Source texts of formatted documents:
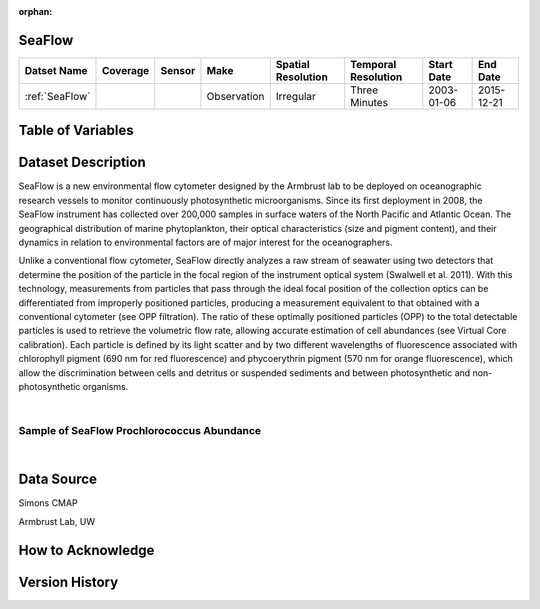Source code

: :orphan:

.. _SeaFlow:

SeaFlow
*******

.. |cruise| image:: /_static/catalog_thumbnails/sailboat.png
   :scale: 10%
   :align: middle

.. |seaflow| image:: /_static/catalog_thumbnails/seaflow.png
  :scale: 10%
  :align: middle


+-------------------------------+----------+----------+-------------+------------------------+----------------------+--------------+------------+
| Datset Name                   | Coverage | Sensor   |  Make       |  Spatial Resolution    | Temporal Resolution  |  Start Date  |  End Date  |
+===============================+==========+==========+=============+========================+======================+==============+============+
| :ref:`SeaFlow`                | |seaflow|||cruise|  | Observation |     Irregular          |    Three Minutes     |  2003-01-06  | 2015-12-21 |
+-------------------------------+----------+----------+-------------+------------------------+----------------------+--------------+------------+

Table of Variables
******************

.. raw:: html

    <iframe src="../../_static/var_tables/SeaFlow/SeaFlow.html"  frameborder = 0 height = '300px' width="100%">></iframe>



Dataset Description
*******************


SeaFlow is a new environmental flow cytometer designed by the Armbrust lab to be deployed on oceanographic research vessels to monitor continuously photosynthetic microorganisms. Since its first deployment in 2008, the SeaFlow instrument has collected over 200,000 samples in surface waters of the North Pacific and Atlantic Ocean. The geographical distribution of marine phytoplankton, their optical characteristics (size and pigment content), and their dynamics in relation to environmental factors are of major interest for the oceanographers.

Unlike a conventional flow cytometer, SeaFlow directly analyzes a raw stream of seawater using two detectors that determine the position of the particle in the focal region of the instrument optical system (Swalwell et al. 2011). With this technology, measurements from particles that pass through the ideal focal position of the collection optics can be differentiated from improperly positioned particles, producing a measurement equivalent to that obtained with a conventional cytometer (see OPP filtration). The ratio of these optimally positioned particles (OPP) to the total detectable particles is used to retrieve the volumetric flow rate, allowing accurate estimation of cell abundances (see Virtual Core calibration). Each particle is defined by its light scatter and by two different wavelengths of fluorescence associated with chlorophyll pigment (690 nm for red fluorescence) and phycoerythrin pigment (570 nm for orange fluorescence), which allow the discrimination between cells and detritus or suspended sediments and between photosynthetic and non-photosynthetic organisms.


|



Sample of SeaFlow Prochlorococcus Abundance
###########################################

.. raw:: html

    <iframe src="../../_static/var_plots/seaflow_vis.html"  frameborder = 0  height="700px" width="100%">></iframe>

|


Data Source
***********

Simons CMAP

Armbrust Lab, UW

How to Acknowledge
******************

Version History
***************

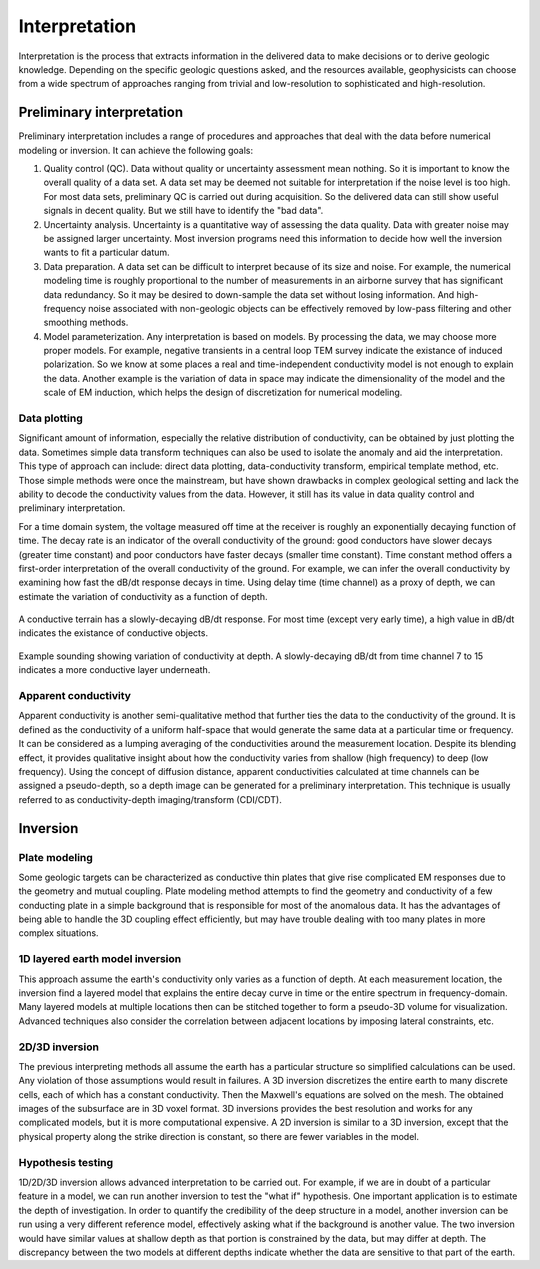.. _airborne_tdem_interpretation:

Interpretation
==============
Interpretation is the process that extracts information in the delivered data to make decisions or to derive geologic knowledge. Depending on the specific geologic questions asked, and the resources available, geophysicists can choose from a wide spectrum of approaches ranging from trivial and low-resolution to sophisticated and high-resolution. 

Preliminary interpretation
--------------------------

Preliminary interpretation includes a range of procedures and approaches that deal with the data before numerical modeling or inversion. It can achieve the following goals:

(1) Quality control (QC). Data without quality or uncertainty assessment mean nothing. So it is important to know the overall quality of a data set. A data set may be deemed not suitable for interpretation if the noise level is too high. For most data sets, preliminary QC is carried out during acquisition. So the delivered data can still show useful signals in decent quality. But we still have to identify the "bad data".

(2) Uncertainty analysis. Uncertainty is a quantitative way of assessing the data quality. Data with greater noise may be assigned larger uncertainty. Most inversion programs need this information to decide how well the inversion wants to fit a particular datum.

(3) Data preparation. A data set can be difficult to interpret because of its size and noise. For example, the numerical modeling time is roughly proportional to the number of measurements in an airborne survey that has significant data redundancy. So it may be desired to down-sample the data set without losing information. And high-frequency noise associated with non-geologic objects can be effectively removed by low-pass filtering and other smoothing methods.

(4) Model parameterization. Any interpretation is based on models. By processing the data, we may choose more proper models. For example, negative transients in a central loop TEM survey indicate the existance of induced polarization. So we know at some places a real and time-independent conductivity model is not enough to explain the data. Another example is the variation of data in space may indicate the dimensionality of the model and the scale of EM induction, which helps the design of discretization for numerical modeling.

Data plotting
*************
Significant amount of information, especially the relative distribution of conductivity, can be obtained by just plotting the data. Sometimes simple data transform techniques can also be used to isolate the anomaly and aid the interpretation. This type of approach can include: direct data plotting, data-conductivity transform, empirical template method, etc. Those simple methods were once the mainstream, but have shown drawbacks in complex geological setting and lack the ability to decode the conductivity values from the data. However, it still has its value in data quality control and preliminary interpretation.

For a time domain system, the voltage measured off time at the receiver is roughly an exponentially decaying function of time. The decay rate is an indicator of the overall conductivity of the ground: good conductors have slower decays (greater time constant) and poor conductors have faster decays (smaller time constant). Time constant method offers a first-order interpretation of the overall conductivity of the ground. For example, we can infer the overall conductivity by examining how fast the dB/dt response decays in time. Using delay time (time channel) as a proxy of depth, we can estimate the variation of conductivity as a function of depth.

.. figure:: ./images/con_res_decays.jpg
 :align: center
 :scale: 80%
 :name: con-res_decays

 A conductive terrain has a slowly-decaying dB/dt response. For most time (except very early time), a high value in dB/dt indicates the existance of conductive objects. 


.. figure:: ./images/atem_visual_sounding.jpg
 :align: center
 :scale: 80%
 :name: atem_visual_sounding1

 Example sounding showing variation of conductivity at depth. A slowly-decaying dB/dt from time channel 7 to 15 indicates a more conductive layer underneath. 

Apparent conductivity
*********************
Apparent conductivity is another semi-qualitative method that further ties the data to the conductivity of the ground. It is defined as the conductivity of a uniform half-space that would generate the same data at a particular time or frequency. It can be considered as a lumping averaging of the conductivities around the measurement location. Despite its blending effect, it provides qualitative insight about how the conductivity varies from shallow (high frequency) to deep (low frequency). Using the concept of diffusion distance, apparent conductivities calculated at time channels can be assigned a pseudo-depth, so a depth image can be generated for a preliminary interpretation. This technique is usually referred to as conductivity-depth imaging/transform (CDI/CDT).


Inversion
---------

Plate modeling
**************
Some geologic targets can be characterized as conductive thin plates that give rise complicated EM responses due to the geometry and mutual coupling. Plate modeling method attempts to find the geometry and conductivity of a few conducting plate in a simple background that is responsible for most of the anomalous data. It has the advantages of being able to handle the 3D coupling effect efficiently, but may have trouble dealing with too many plates in more complex situations. 

1D layered earth model inversion
********************************
This approach assume the earth's conductivity only varies as a function of depth. At each measurement location, the inversion find a layered model that explains the entire decay curve in time or the entire spectrum in frequency-domain. Many layered models at multiple locations then can be stitched together to form a pseudo-3D volume for visualization. Advanced techniques also consider the correlation between adjacent locations by imposing lateral constraints, etc. 

2D/3D inversion
***************
The previous interpreting methods all assume the earth has a particular structure so simplified calculations can be used. Any violation of those assumptions would result in failures. A 3D inversion discretizes the entire earth to many discrete cells, each of which has a constant conductivity. Then the Maxwell's equations are solved on the mesh. The obtained images of the subsurface are in 3D voxel format. 3D inversions provides the best resolution and works for any complicated models, but it is more computational expensive. A 2D inversion is similar to a 3D inversion, except that the physical property along the strike direction is constant, so there are fewer variables in the model. 

Hypothesis testing
******************
1D/2D/3D inversion allows advanced interpretation to be carried out. For example, if we are in doubt of a particular feature in a model, we can run another inversion to test the "what if" hypothesis. One important application is to estimate the depth of investigation. In order to quantify the credibility of the deep structure in a model, another inversion can be run using a very different reference model, effectively asking what if the background is another value. The two inversion would have similar values at shallow depth as that portion is constrained by the data, but may differ at depth. The discrepancy between the two models at different depths indicate whether the data are sensitive to that part of the earth.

-- Work item --
Copy the data exactly. Any picture it contains is to be omitted.

-- Output --
Source code

: :orphan:

.. _SeaFlow:

SeaFlow
*******

.. |cruise| image:: /_static/catalog_thumbnails/sailboat.png
   :scale: 10%
   :align: middle

.. |seaflow| image:: /_static/catalog_thumbnails/seaflow.png
  :scale: 10%
  :align: middle


+-------------------------------+----------+----------+-------------+------------------------+----------------------+--------------+------------+
| Datset Name                   | Coverage | Sensor   |  Make       |  Spatial Resolution    | Temporal Resolution  |  Start Date  |  End Date  |
+===============================+==========+==========+=============+========================+======================+==============+============+
| :ref:`SeaFlow`                | |seaflow|||cruise|  | Observation |     Irregular          |    Three Minutes     |  2003-01-06  | 2015-12-21 |
+-------------------------------+----------+----------+-------------+------------------------+----------------------+--------------+------------+

Table of Variables
******************

.. raw:: html

    <iframe src="../../_static/var_tables/SeaFlow/SeaFlow.html"  frameborder = 0 height = '300px' width="100%">></iframe>



Dataset Description
*******************


SeaFlow is a new environmental flow cytometer designed by the Armbrust lab to be deployed on oceanographic research vessels to monitor continuously photosynthetic microorganisms. Since its first deployment in 2008, the SeaFlow instrument has collected over 200,000 samples in surface waters of the North Pacific and Atlantic Ocean. The geographical distribution of marine phytoplankton, their optical characteristics (size and pigment content), and their dynamics in relation to environmental factors are of major interest for the oceanographers.

Unlike a conventional flow cytometer, SeaFlow directly analyzes a raw stream of seawater using two detectors that determine the position of the particle in the focal region of the instrument optical system (Swalwell et al. 2011). With this technology, measurements from particles that pass through the ideal focal position of the collection optics can be differentiated from improperly positioned particles, producing a measurement equivalent to that obtained with a conventional cytometer (see OPP filtration). The ratio of these optimally positioned particles (OPP) to the total detectable particles is used to retrieve the volumetric flow rate, allowing accurate estimation of cell abundances (see Virtual Core calibration). Each particle is defined by its light scatter and by two different wavelengths of fluorescence associated with chlorophyll pigment (690 nm for red fluorescence) and phycoerythrin pigment (570 nm for orange fluorescence), which allow the discrimination between cells and detritus or suspended sediments and between photosynthetic and non-photosynthetic organisms.


|



Sample of SeaFlow Prochlorococcus Abundance
###########################################

.. raw:: html

    <iframe src="../../_static/var_plots/seaflow_vis.html"  frameborder = 0  height="700px" width="100%">></iframe>

|


Data Source
***********

Simons CMAP

Armbrust Lab, UW

How to Acknowledge
******************

Version History
***************

.. _airborne_tdem_interpretation:

Interpretation
==============
Interpretation is the process that extracts information in the delivered data to make decisions or to derive geologic knowledge. Depending on the specific geologic questions asked, and the resources available, geophysicists can choose from a wide spectrum of approaches ranging from trivial and low-resolution to sophisticated and high-resolution. 

Preliminary interpretation
--------------------------

Preliminary interpretation includes a range of procedures and approaches that deal with the data before numerical modeling or inversion. It can achieve the following goals:

(1) Quality control (QC). Data without quality or uncertainty assessment mean nothing. So it is important to know the overall quality of a data set. A data set may be deemed not suitable for interpretation if the noise level is too high. For most data sets, preliminary QC is carried out during acquisition. So the delivered data can still show useful signals in decent quality. But we still have to identify the "bad data".

(2) Uncertainty analysis. Uncertainty is a quantitative way of assessing the data quality. Data with greater noise may be assigned larger uncertainty. Most inversion programs need this information to decide how well the inversion wants to fit a particular datum.

(3) Data preparation. A data set can be difficult to interpret because of its size and noise. For example, the numerical modeling time is roughly proportional to the number of measurements in an airborne survey that has significant data redundancy. So it may be desired to down-sample the data set without losing information. And high-frequency noise associated with non-geologic objects can be effectively removed by low-pass filtering and other smoothing methods.

(4) Model parameterization. Any interpretation is based on models. By processing the data, we may choose more proper models. For example, negative transients in a central loop TEM survey indicate the existance of induced polarization. So we know at some places a real and time-independent conductivity model is not enough to explain the data. Another example is the variation of data in space may indicate the dimensionality of the model and the scale of EM induction, which helps the design of discretization for numerical modeling.

Data plotting
*************
Significant amount of information, especially the relative distribution of conductivity, can be obtained by just plotting the data. Sometimes simple data transform techniques can also be used to isolate the anomaly and aid the interpretation. This type of approach can include: direct data plotting, data-conductivity transform, empirical template method, etc. Those simple methods were once the mainstream, but have shown drawbacks in complex geological setting and lack the ability to decode the conductivity values from the data. However, it still has its value in data quality control and preliminary interpretation.

For a time domain system, the voltage measured off time at the receiver is roughly an exponentially decaying function of time. The decay rate is an indicator of the overall conductivity of the ground: good conductors have slower decays (greater time constant) and poor conductors have faster decays (smaller time constant). Time constant method offers a first-order interpretation of the overall conductivity of the ground. For example, we can infer the overall conductivity by examining how fast the dB/dt response decays in time. Using delay time (time channel) as a proxy of depth, we can estimate the variation of conductivity as a function of depth.

.. figure:: ./images/con_res_decays.jpg
 :align: center
 :scale: 80%
 :name: con-res_decays

 A conductive terrain has a slowly-decaying dB/dt response. For most time (except very early time), a high value in dB/dt indicates the existance of conductive objects. 


.. figure:: ./images/atem_visual_sounding.jpg
 :align: center
 :scale: 80%
 :name: atem_visual_sounding1

 Example sounding showing variation of conductivity at depth. A slowly-decaying dB/dt from time channel 7 to 15 indicates a more conductive layer underneath. 

Apparent conductivity
*********************
Apparent conductivity is another semi-qualitative method that further ties the data to the conductivity of the ground. It is defined as the conductivity of a uniform half-space that would generate the same data at a particular time or frequency. It can be considered as a lumping averaging of the conductivities around the measurement location. Despite its blending effect, it provides qualitative insight about how the conductivity varies from shallow (high frequency) to deep (low frequency). Using the concept of diffusion distance, apparent conductivities calculated at time channels can be assigned a pseudo-depth, so a depth image can be generated for a preliminary interpretation. This technique is usually referred to as conductivity-depth imaging/transform (CDI/CDT).


Inversion
---------

Plate modeling
**************
Some geologic targets can be characterized as conductive thin plates that give rise complicated EM responses due to the geometry and mutual coupling. Plate modeling method attempts to find the geometry and conductivity of a few conducting plate in a simple background that is responsible for most of the anomalous data. It has the advantages of being able to handle the 3D coupling effect efficiently, but may have trouble dealing with too many plates in more complex situations. 

1D layered earth model inversion
********************************
This approach assume the earth's conductivity only varies as a function of depth. At each measurement location, the inversion find a layered model that explains the entire decay curve in time or the entire spectrum in frequency-domain. Many layered models at multiple locations then can be stitched together to form a pseudo-3D volume for visualization. Advanced techniques also consider the correlation between adjacent locations by imposing lateral constraints, etc. 

2D/3D inversion
***************
The previous interpreting methods all assume the earth has a particular structure so simplified calculations can be used. Any violation of those assumptions would result in failures. A 3D inversion discretizes the entire earth to many discrete cells, each of which has a constant conductivity. Then the Maxwell's equations are solved on the mesh. The obtained images of the subsurface are in 3D voxel format. 3D inversions provides the best resolution and works for any complicated models, but it is more computational expensive. A 2D inversion is similar to a 3D inversion, except that the physical property along the strike direction is constant, so there are fewer variables in the model. 

Hypothesis testing
******************
1D/2D/3D inversion allows advanced interpretation to be carried out. For example, if we are in doubt of a particular feature in a model, we can run another inversion to test the "what if" hypothesis. One important application is to estimate the depth of investigation. In order to quantify the credibility of the deep structure in a model, another inversion can be run using a very different reference model, effectively asking what if the background is another value. The two inversion would have similar values at shallow depth as that portion is constrained by the data, but may differ at depth. The discrepancy between the two models at different depths indicate whether the data are sensitive to that part of the earth.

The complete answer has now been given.